* _Extract to read_
The indigenous people are struggling to adapt to the rapid development within the province. Their livelihoods are at risk, as they do not have the skills or resources to sustainably or economically manage their natural environment.

Ongoing support is needed if the indigenous communities are to lift themselves out of poverty.

Oxfam New Zealand in Papua

Faced with rapid development, indigenous Papuans are struggling to maintain basic livelihoods. Photo: Jim Holmes, OxfamGB.
Faced with rapid development, indigenous Papuans are struggling to maintain basic livelihoods.

Improving livelihoods

Oxfam is working with local partners in Papua to support indigenous communities, operating through a representative office in the provincial capital of Jayapura.

Oxfam’s programme work in Papua will help to develop sustainable livelihood opportunities that will improve the basic rights and standard of living of indigenous and other poor Papuans.

These programmes will strengthen existing market-oriented farming by providing access to markets, teaching farming techniques and offering financial education. The programmes will also encourage indigenous Papuans to look into the benefits of working together more closely in co-operative or self-help groups.

  • Improving livelihoods
    Oxfam is working with local partners in Papua to improve and expand local agricultural practices so that indigenous Papuan farmers can lift themselves out of poverty.
  • Better returns on coffee
    Deep in the remote, mountainous valleys of Papua, several thousand indigenous farmers are growing high quality organic arabica coffee. Chemical fertilisers, pesticides and herbicides are not used, making the coffee rare and valuable. With the support of Oxfam, these growers are starting to get a fair price for their coffee from national and international markets.

Indonesia profile

Indonesia is spread across an archipelago of more than 17,500 islands and is home to 240 million people, making it the world’s fourth largest country by population. More than half of the population lives in poverty. Read the country profile here.

Poverty in Papua

  • Adult literacy is 27 per cent (compared with 87 per cent Indonesian average)
  • Infant mortality rate is 70-200 per 1000 (49 per 1000 Indonesian average)
  • Life expectancy is 40 years (67 Indonesian average)
  • GDP per capita is US$450 (US$680 Indonesian average.
  • There is continuing conflict between the indigenous population and over 1,300,000 Javanese, Sumatran, and Eastern Indonesia migrants fuelled by land alienation, huge extractive industries that provide few local benefits, political repression, human rights abuses by army and government officials, and the practice of a diverse range of religions including Protestantism, Catholicism, Islam, and animism.
  • Huge areas of bio-diversity and mineral wealth are being systematically destroyed by illegal logging and other corrupt practices dominated by Indonesians and outsiders.

* _Prompt_
Revise the passage of the Oxfam text on Papua starting with "Indonesia is spread" and going on through "(67 Indonesian average)", replacing "per cent" with "percent".

* _Record extracts_
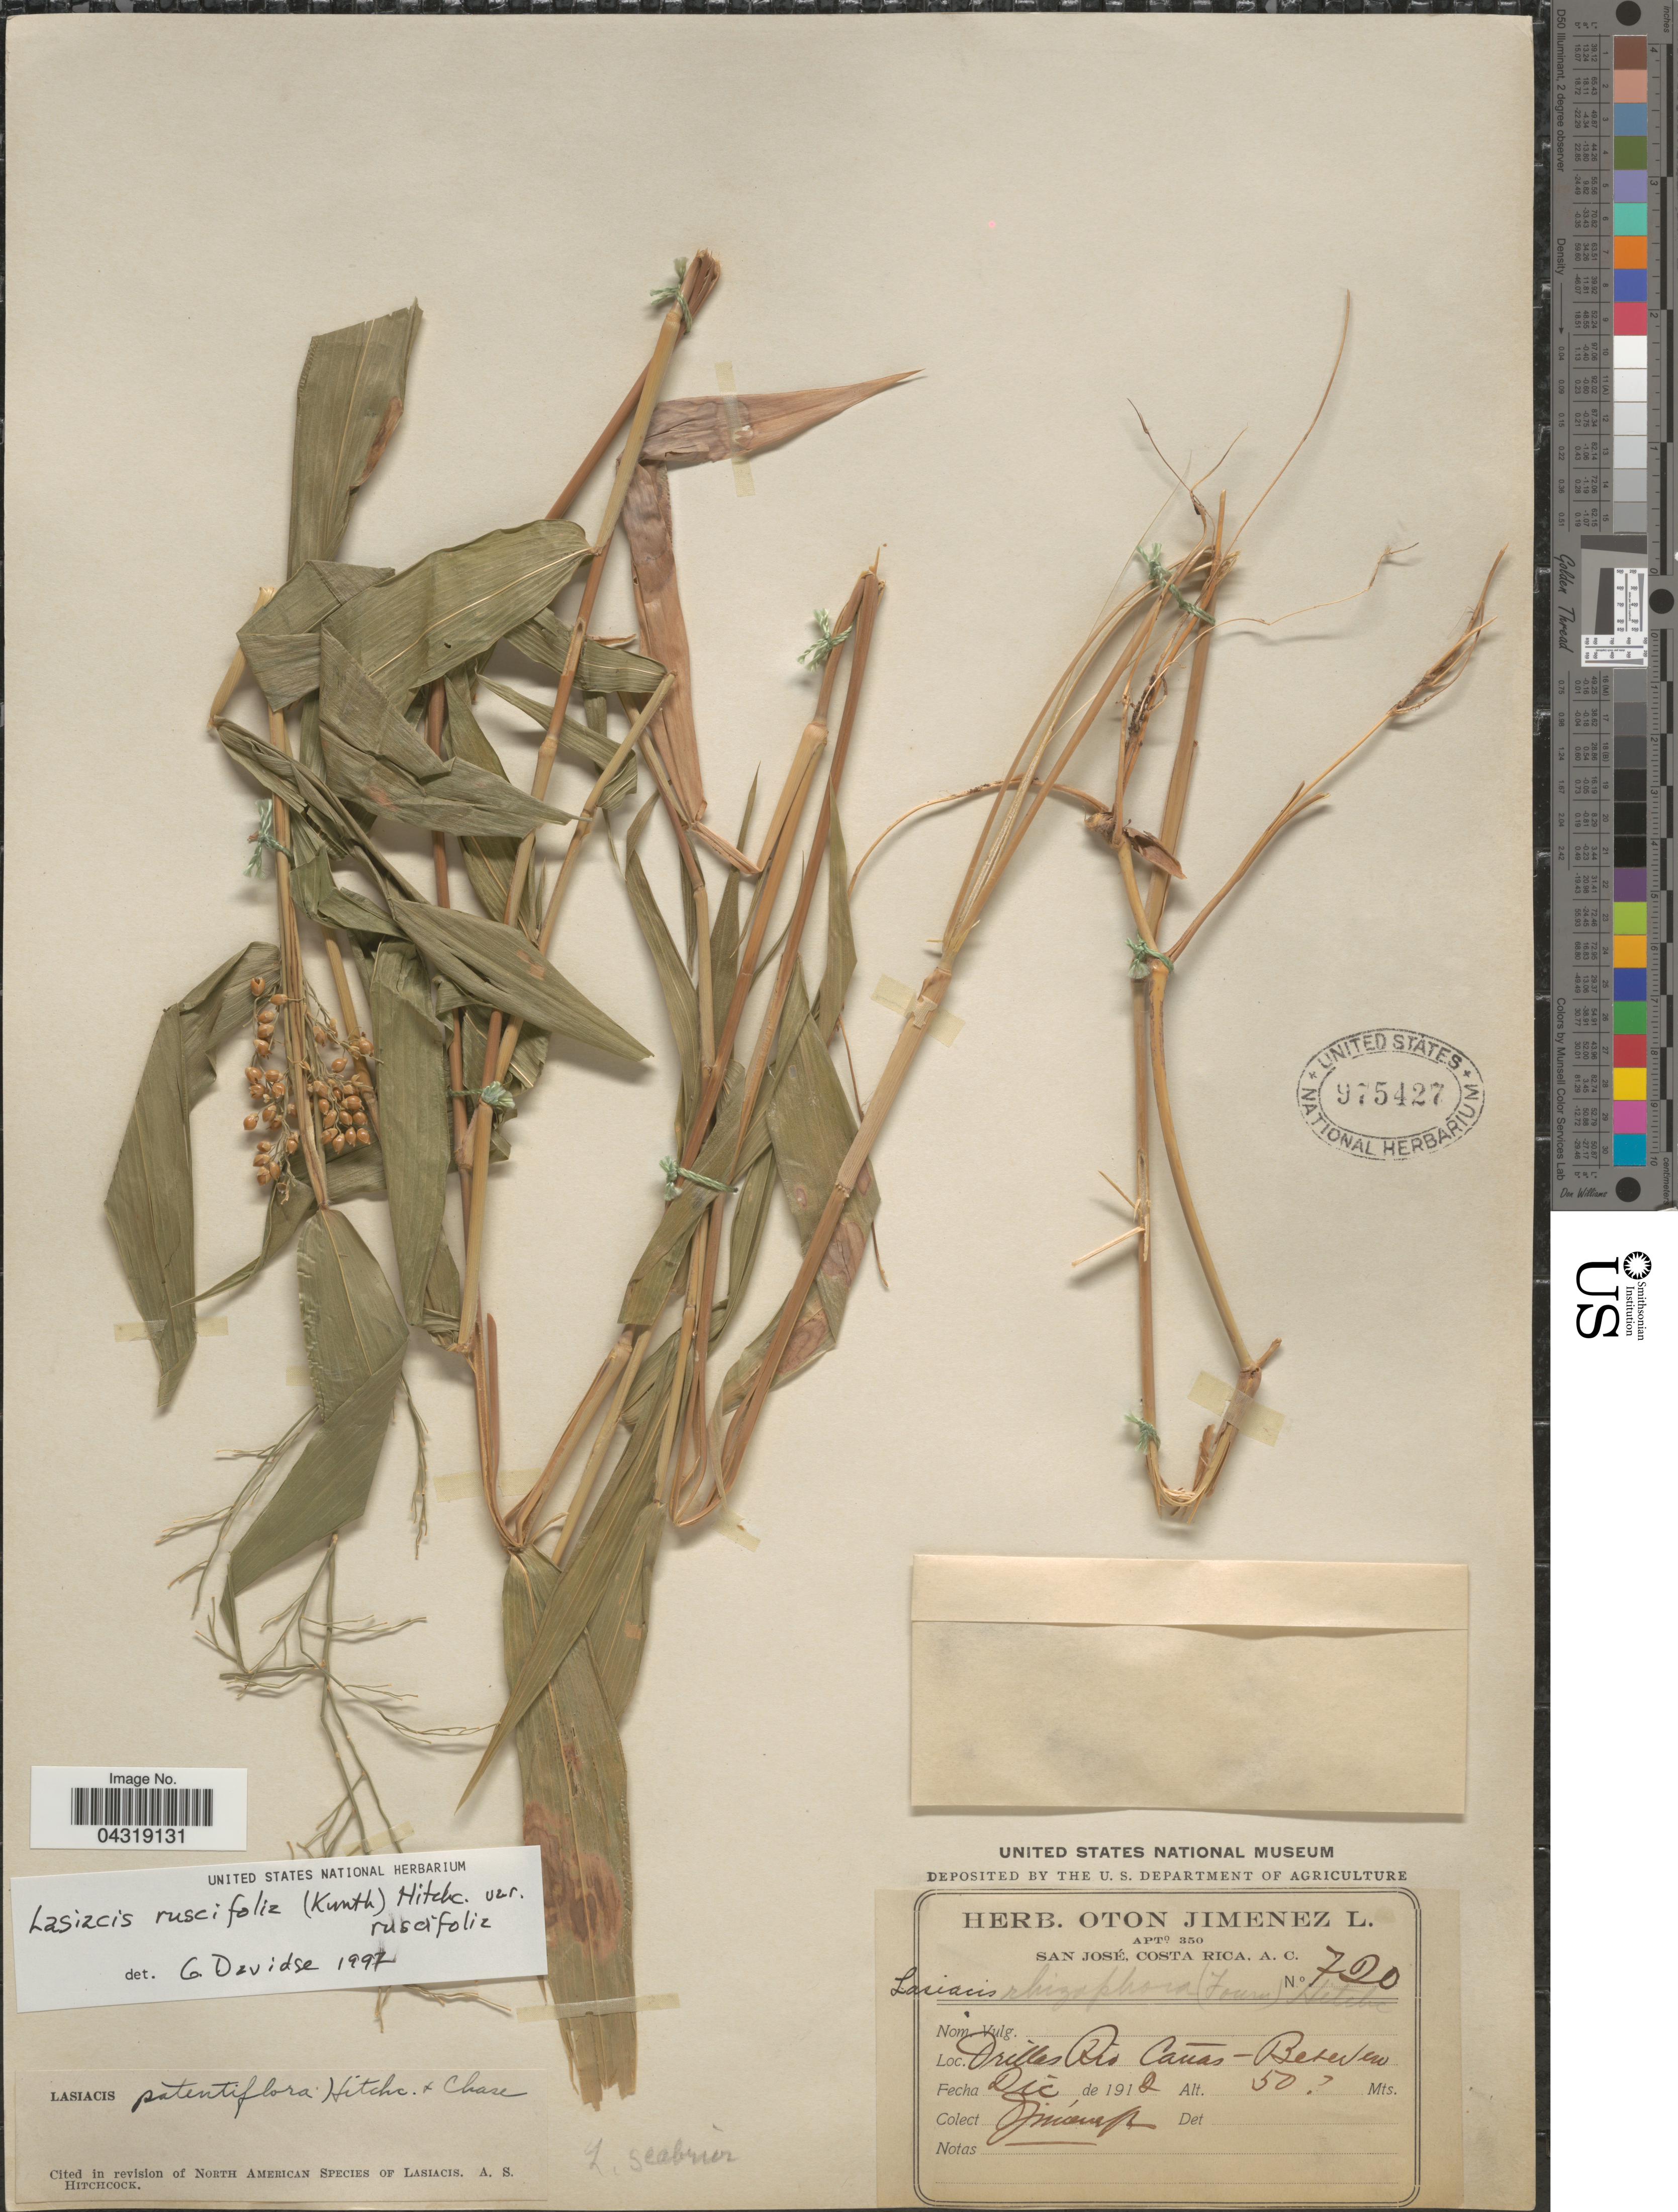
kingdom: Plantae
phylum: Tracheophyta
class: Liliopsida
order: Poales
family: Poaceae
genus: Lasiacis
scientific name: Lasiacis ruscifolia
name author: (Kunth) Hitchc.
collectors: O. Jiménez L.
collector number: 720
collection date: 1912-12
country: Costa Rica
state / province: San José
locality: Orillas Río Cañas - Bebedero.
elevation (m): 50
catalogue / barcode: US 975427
==
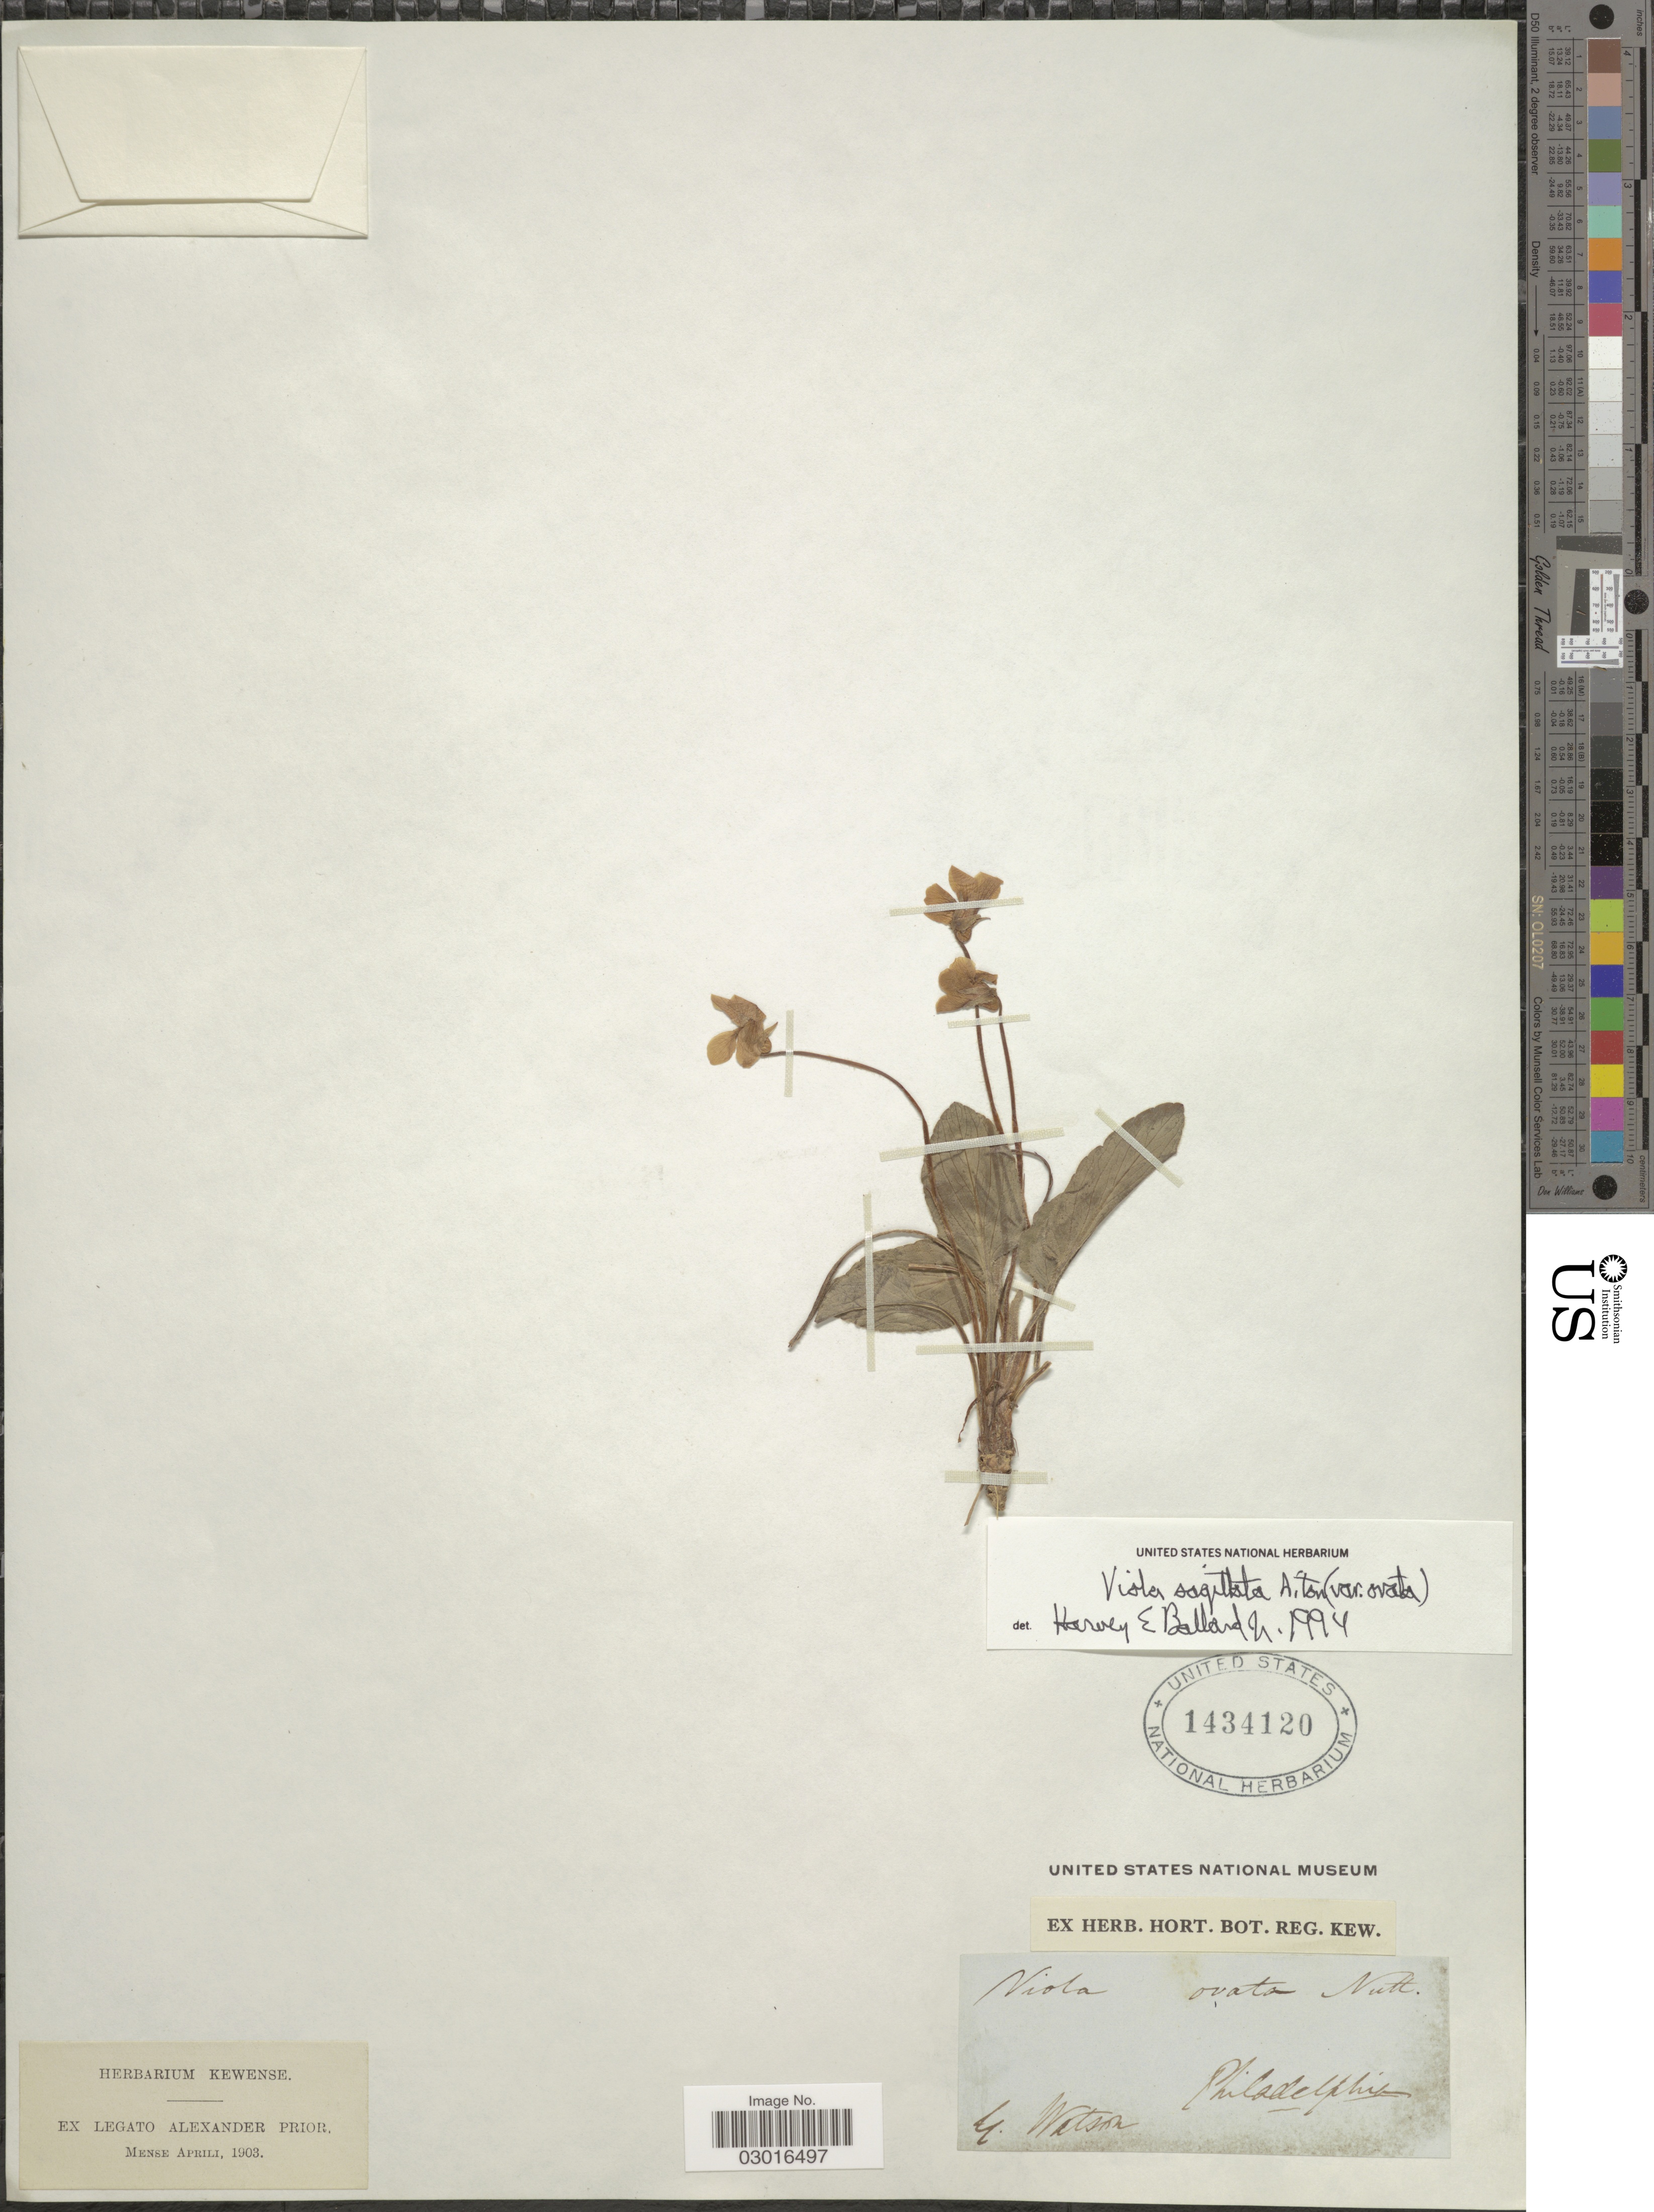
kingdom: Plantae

* _Solved problem_
Indonesia is spread across an archipelago of more than 17,500 islands and is home to 240 million people, making it the world’s fourth largest country by population. More than half of the population lives in poverty. Read the country profile here.

Poverty in Papua

  • Adult literacy is 27 percent (compared with 87 percent Indonesian average)
  • Infant mortality rate is 70-200 per 1000 (49 per 1000 Indonesian average)
  • Life expectancy is 40 years (67 Indonesian average)